Should I keep the interaction term? I am doing research on mortality. I am running Cox regression and I am adjusting for 40 variables which are proven in the literature to be related with mortality. My main exposure is X. In my final model I have 19 variables that are significant and my exposure is non significant. Than I try the last analysis including interaction terms between my exposure and the 19 covariates that I found significant in the final model, of which only one interaction term was significant. It changes the coefficient of my main exposure around 40% and makes it significant. 
Is this a good approach, and should I keep the interaction term in the model?
 A: How did you get the "final model" which turned out not to be final (since you changed it)?  I hope it wasn't through procedure such as forward, backward, stepwise or bivariate screening.
First, with so many potential IVs, you need a lot of data; what is your N?
Second, you should base model selection first of all on substantive theory If theory says all 40 are important (note, important, not significant necessarily) and you have the N, you may want to keep all 40. Showing that what was thought to be a large effect is small in your sample can be just as important as finding a large effect. In fact, it can be more important.
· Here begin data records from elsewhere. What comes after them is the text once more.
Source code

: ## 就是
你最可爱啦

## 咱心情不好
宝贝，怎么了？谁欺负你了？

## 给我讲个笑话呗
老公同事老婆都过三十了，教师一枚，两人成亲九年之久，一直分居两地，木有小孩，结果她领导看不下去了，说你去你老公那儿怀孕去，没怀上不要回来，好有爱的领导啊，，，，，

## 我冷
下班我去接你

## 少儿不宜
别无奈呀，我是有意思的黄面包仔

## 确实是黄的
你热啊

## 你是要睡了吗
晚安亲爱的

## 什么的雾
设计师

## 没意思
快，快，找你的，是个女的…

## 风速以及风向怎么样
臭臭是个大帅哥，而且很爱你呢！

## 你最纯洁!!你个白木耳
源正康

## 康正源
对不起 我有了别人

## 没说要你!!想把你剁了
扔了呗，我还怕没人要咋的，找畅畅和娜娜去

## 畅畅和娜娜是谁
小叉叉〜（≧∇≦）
E.g. if you found some group of humans in which men were not much different in height from women, that would be hugely important. 
Alternatively, you could have a null hypothesis that isn't a nill hypothesis.
Third, similarly with interactions: You want to look at what would be interesting.
Finally, all this presupposes you have checked for things like collinearity and outliers and so on. 
A: I don't really know anything about Cox models, but in general you should keep an interaction term if (1) you've got a theory to interpret it, and (2) it improves AIC or BIC or some other sensible model selection criterion.  If you just report whatever happens to be ``significant,'' you run the risk of data mining.  This is why a number of disciplines require people to file pre-analysis plans.  
If you're not familiar with data mining:  its the idea that a 95% significant coefficient will actually be zero 5% of the time.  So if you've got 20 variables and 1 of them is significant...  you get the point.